Der Publizist Alfred Grosser erklärt im Interview, warum die Affäre um Frankreichs Haushaltsminister Cahuzac die Autorität des Präsidenten schwächt und welche Folgen der Skandal für die Parteienlandschaft im Nachbarland haben könnte.

Die Affäre um das Schwarzgeldkonto des früheren Haushaltsministers Jérôme Cahuzac erschüttert Frankreich. In einer Fernseherklärung hat Präsident François Hollande beteuert, dass seine Regierung nichts von dem Auslandskonto gewusst habe. Geben sich die Franzosen mit der Erklärung zufrieden?

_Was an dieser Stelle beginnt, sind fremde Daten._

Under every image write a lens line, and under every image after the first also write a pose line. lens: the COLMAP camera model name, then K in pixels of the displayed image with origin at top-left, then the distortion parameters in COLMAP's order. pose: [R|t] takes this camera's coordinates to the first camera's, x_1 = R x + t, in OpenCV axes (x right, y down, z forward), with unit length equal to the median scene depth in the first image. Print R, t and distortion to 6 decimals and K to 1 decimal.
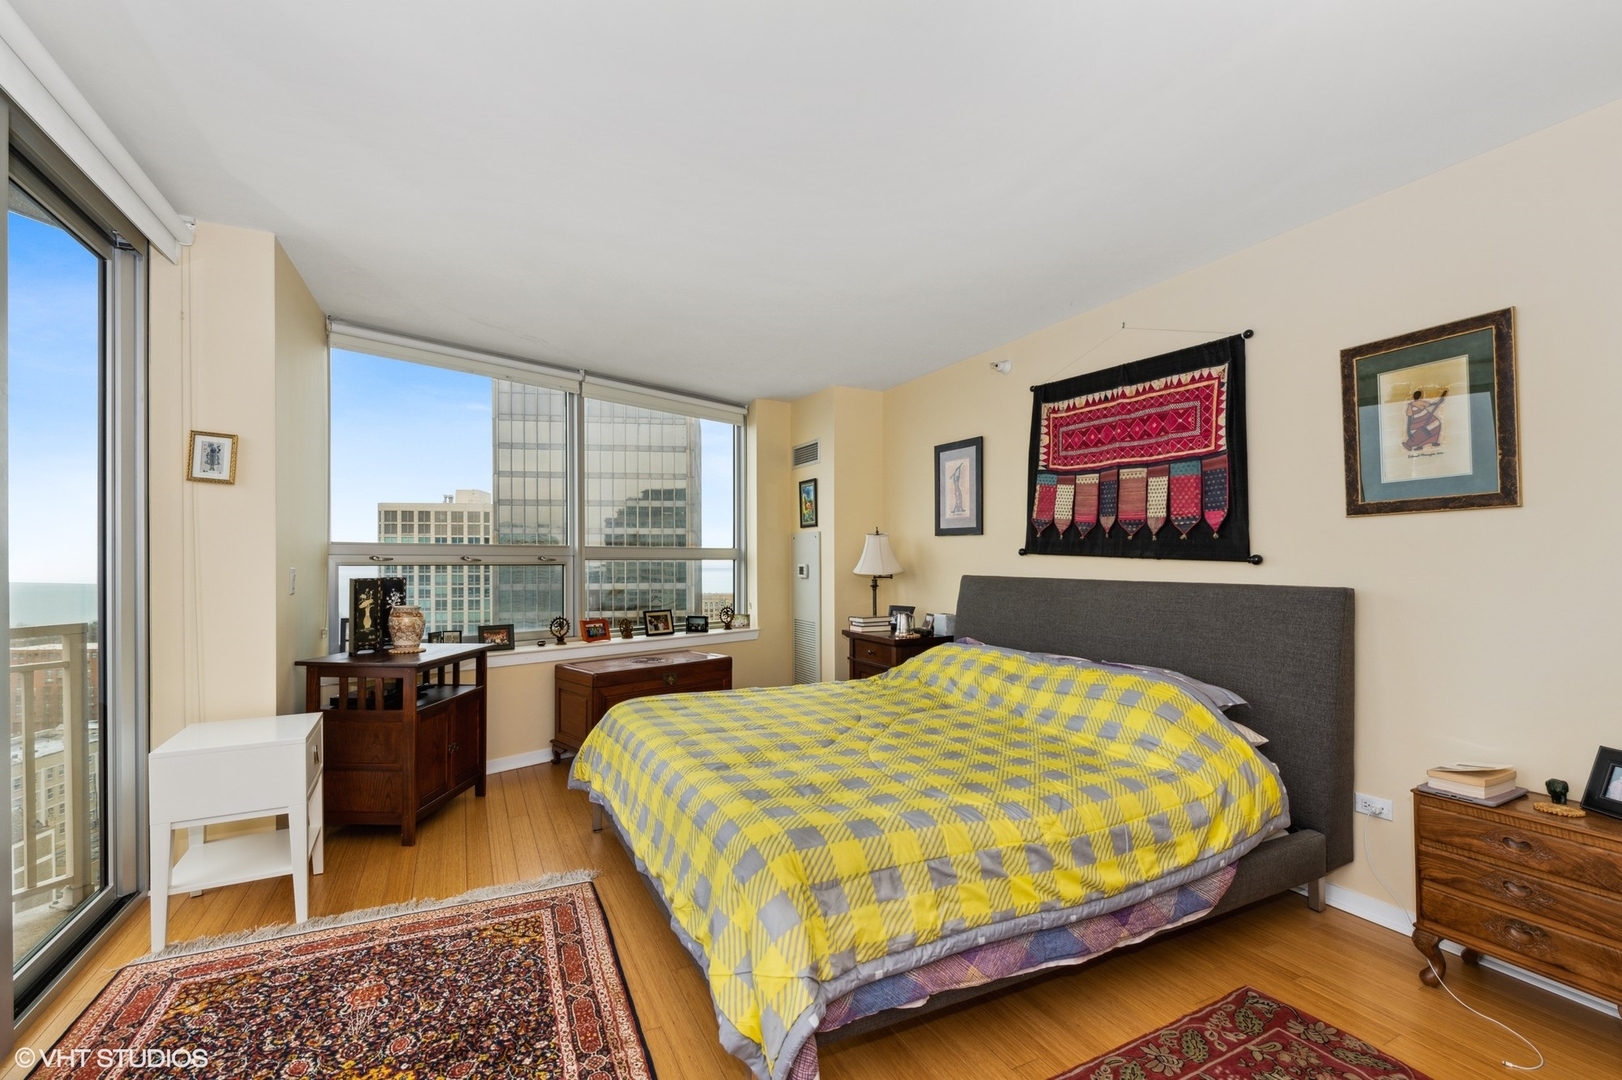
lens RADIAL K [[697.9, 0, 801.8], [0, 697.9, 563.8], [0, 0, 1]] dist [0.001735, -0.001072]
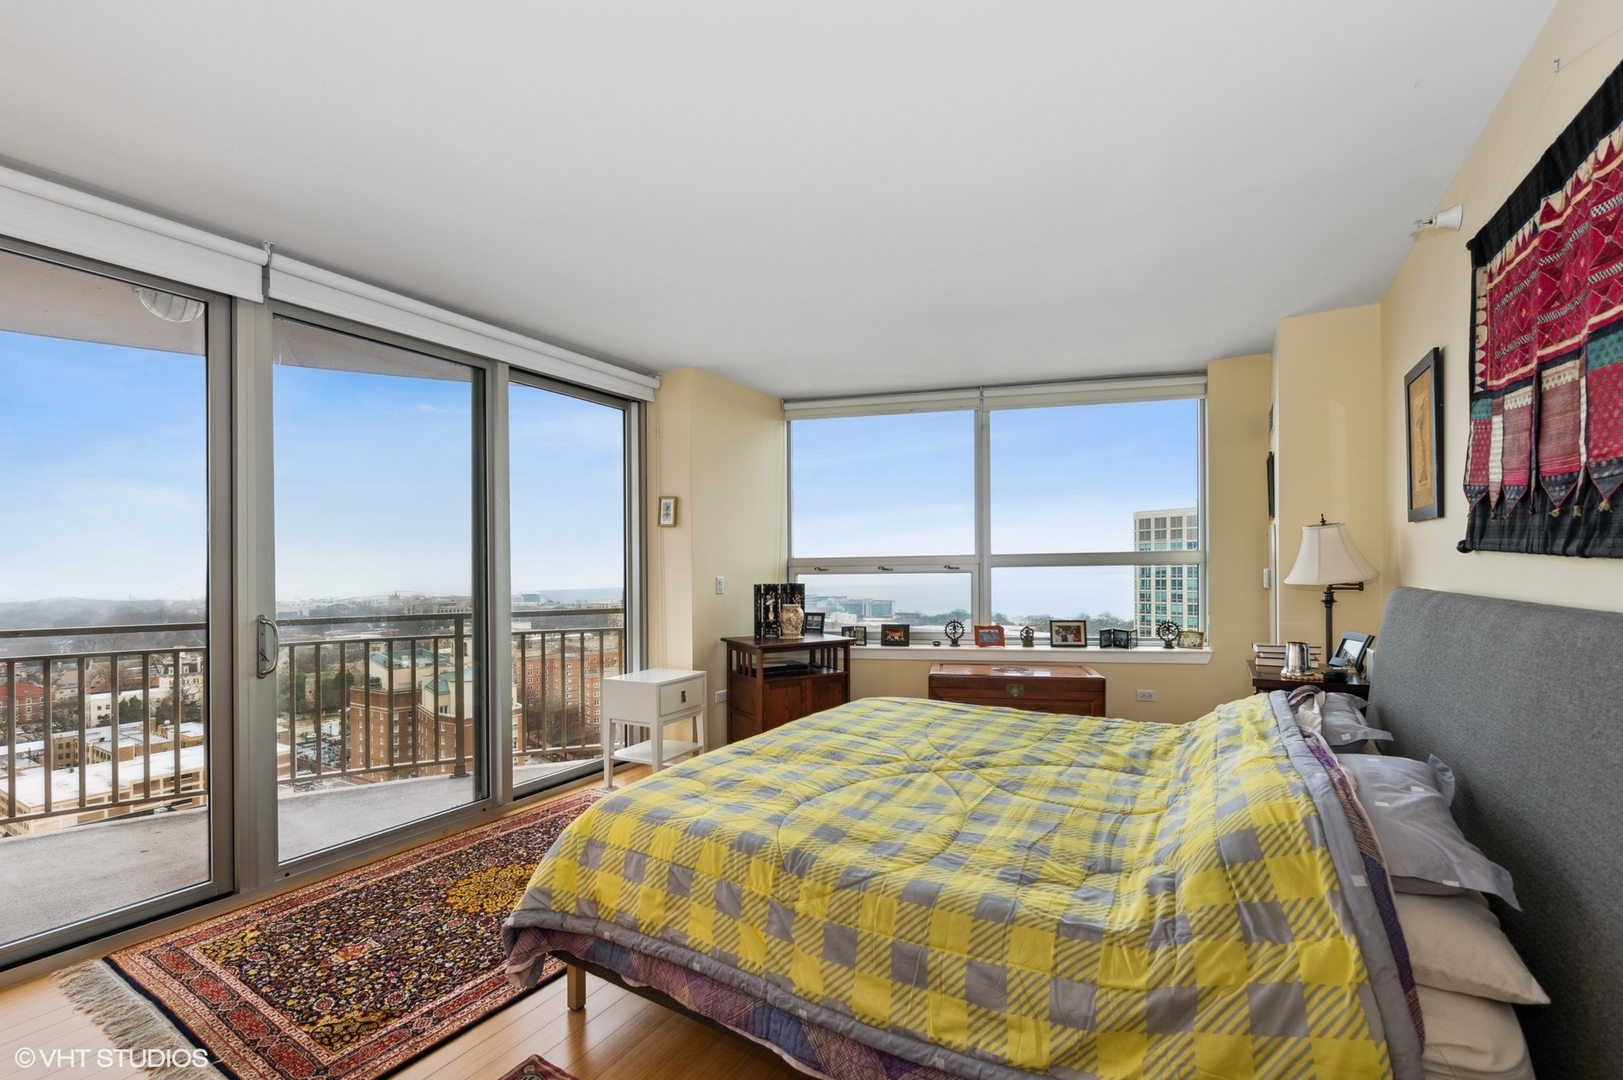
lens RADIAL K [[684.8, 0, 811.7], [0, 684.8, 579.3], [0, 0, 1]] dist [-0.001261, -0.002264]
pose [[0.540674, 0.002620, -0.841228, 0.528498], [0.010387, 0.999898, 0.009790, -0.001472], [0.841168, -0.014031, 0.540592, 0.293043]]
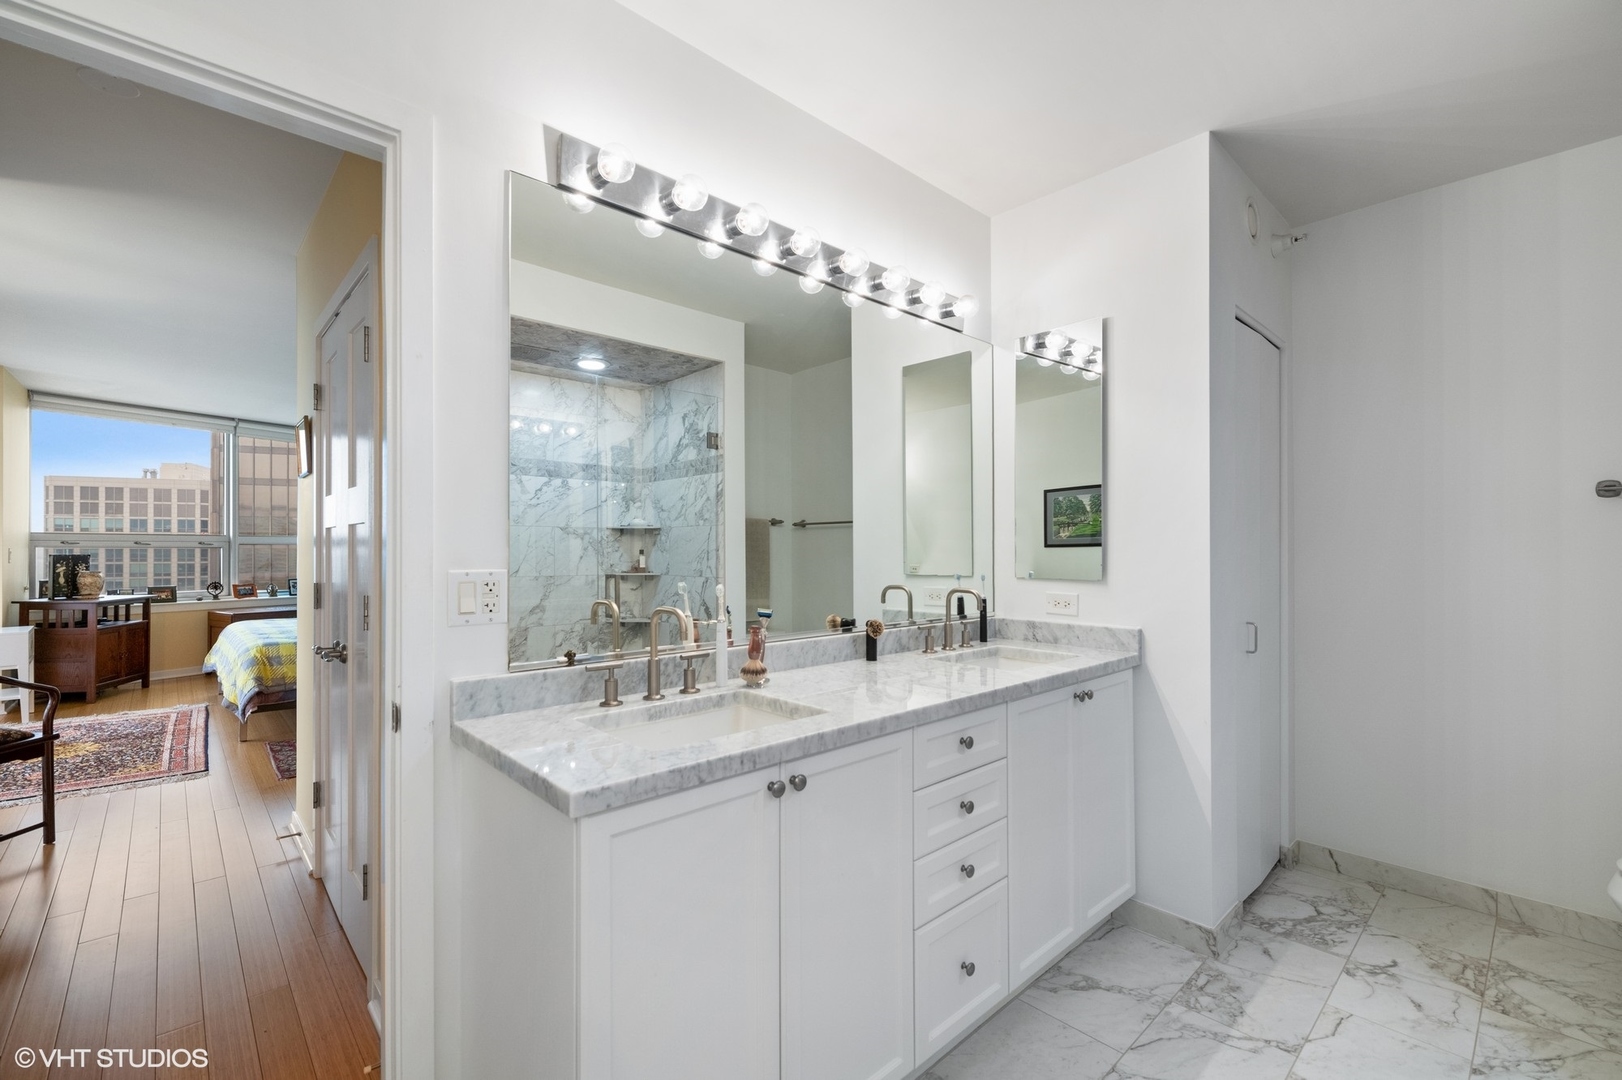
lens RADIAL K [[697.9, 0, 805.7], [0, 697.9, 546.5], [0, 0, 1]] dist [0.001735, -0.001072]
pose [[0.959807, 0.003018, 0.280644, 0.568477], [-0.000890, 0.999970, -0.007710, 0.012302], [-0.280659, 0.007150, 0.959781, -1.015680]]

Nein. In Frankreich gibt es zwar viele Menschen, die Geld im Ausland haben. Aber sie haben anders als der frühere Haushaltsminister Cahuzac nie den Auftrag gehabt, Steuerhinterziehung zu unterbinden. Das Eingeständnis Cahuzacs, dass er entgegen seiner feierlichen Erklärung vor dem Parlament doch ein heimliches Auslandskonto besitzt, kommt einer Katastrophe gleich.

Staatschef Hollande hat im Wahlkampf eine „vorbildhafte Republik“ ohne Skandale versprochen. Welche politischen Folgen hat der Vertrauensbruch, den die Affäre Cahuzac ausgelöst hat?

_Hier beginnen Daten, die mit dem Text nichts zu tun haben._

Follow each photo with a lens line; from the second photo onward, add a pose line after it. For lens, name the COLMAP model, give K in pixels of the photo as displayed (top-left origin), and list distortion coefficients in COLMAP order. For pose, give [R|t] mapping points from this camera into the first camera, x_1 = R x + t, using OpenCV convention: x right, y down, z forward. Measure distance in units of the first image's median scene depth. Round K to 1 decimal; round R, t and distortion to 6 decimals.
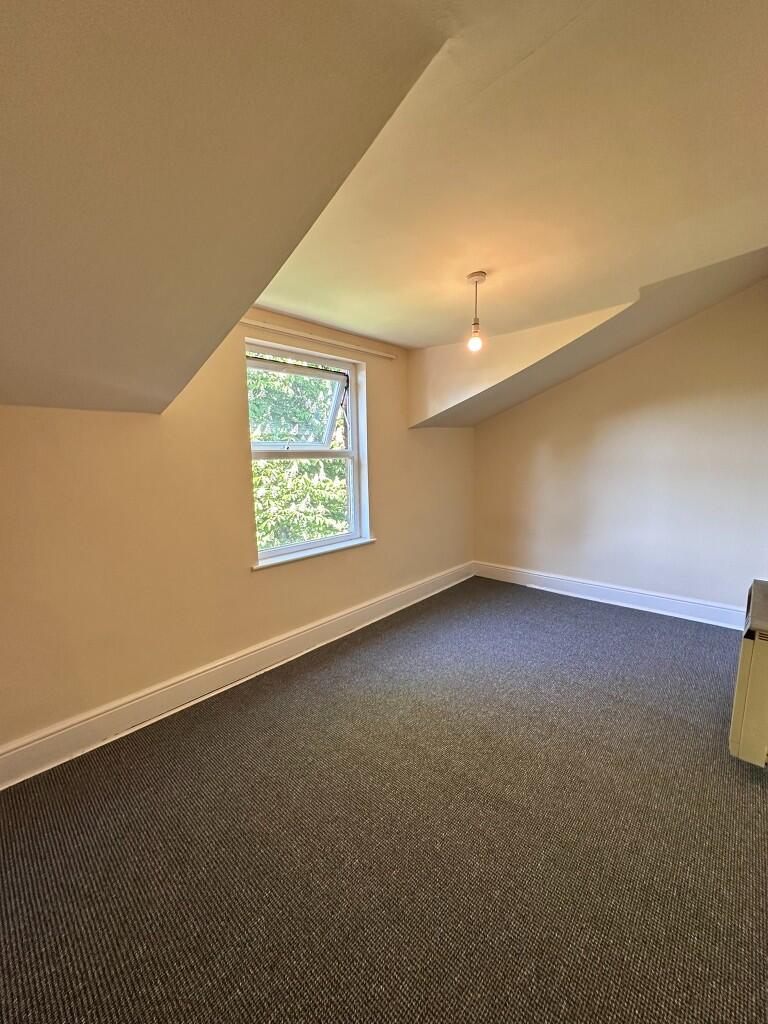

Die Chefin der rechtsextremen Front National, Marine Le Pen, wird mit dem Slogan „alle sind korrupt“ von der Affäre profitieren. Allerdings hat auch sie ein Problem: Einer ihrer Vertrauten hat Cahuzac dabei geholfen, ein Konto in der Schweiz zu eröffnen. Trotzdem werden sich Marine Le Pen und die extreme Rechte angesichts der Affäre Cahuzac und der Eröffnung des Anklageverfahrens gegen den ehemaligen Präsidenten Nicolas Sarkozy als einzige Alternative zu den Sozialisten und den Konservativen darzustellen versuchen.

Der Publizist Alfred Grosser verfolgt seit Jahrzehnten die Entwicklung der deutsch-französischen Beziehungen.
Der Publizist Alfred Grosser verfolgt seit Jahrzehnten die Entwicklung der deutsch-französischen Beziehungen.

© picture alliance / dpa

Was sagt der Skandal über die Führungsfähigkeiten Hollandes – schließlich steht der Vorwurf im Raum, entweder habe er von Cahuzacs Konto gewusst oder er sei naiv gewesen?

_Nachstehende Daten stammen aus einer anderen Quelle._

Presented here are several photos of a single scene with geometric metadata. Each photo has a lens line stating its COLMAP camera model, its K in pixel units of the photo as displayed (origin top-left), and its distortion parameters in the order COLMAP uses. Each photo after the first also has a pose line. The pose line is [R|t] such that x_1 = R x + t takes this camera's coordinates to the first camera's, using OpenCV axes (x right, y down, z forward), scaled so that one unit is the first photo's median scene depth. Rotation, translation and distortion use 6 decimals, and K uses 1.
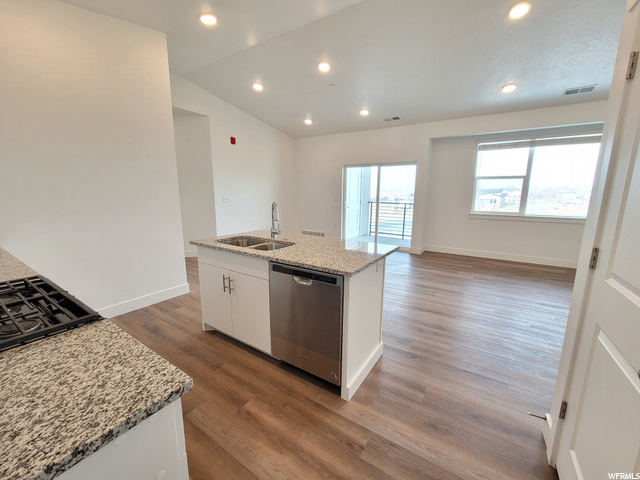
lens RADIAL K [[263.0, 0, 320.0], [0, 263.0, 240.0], [0, 0, 1]] dist [-0.001750, -0.000072]
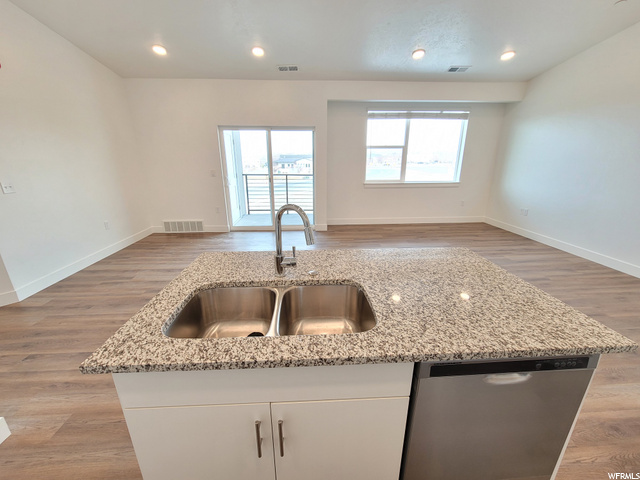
lens RADIAL K [[263.0, 0, 320.0], [0, 263.0, 240.0], [0, 0, 1]] dist [-0.001750, -0.000072]
pose [[0.804757, -0.188316, 0.562941, -0.193241], [0.117478, 0.980113, 0.159928, -0.072517], [-0.581863, -0.062570, 0.810876, 0.276560]]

Hollandes Autorität steht angesichts dieser Affäre infrage. Ohnehin ist nicht ganz klar, wie viel Macht er über einige andere Minister besitzt – und auch Premierminister Jean-Marc Ayrault verfügt nicht über allzu viel Autorität. Die ganze Regierung ist infrage gestellt. Hollande muss zwar nicht zurücktreten. Aber das Vertrauen der Bevölkerung in den Präsidenten ist nun noch geringer geworden.

Kann Hollande das Blatt noch wenden?

Es kann sich noch viel ändern. Hollande müsste aber aufhören, sich in vielen kleinen einzelnen Maßnahmen zu verheddern. Statt dessen müsste er zum Beispiel den großen Zusammenhang zwischen der französischen Innenpolitik und der Europapolitik aufzeigen. Er müsste Europa als Gestaltungsmöglichkeit darstellen – anstatt wie bisher den Eindruck zu vermitteln, dass Europa in erster Linie eine Zwangsveranstaltung sei.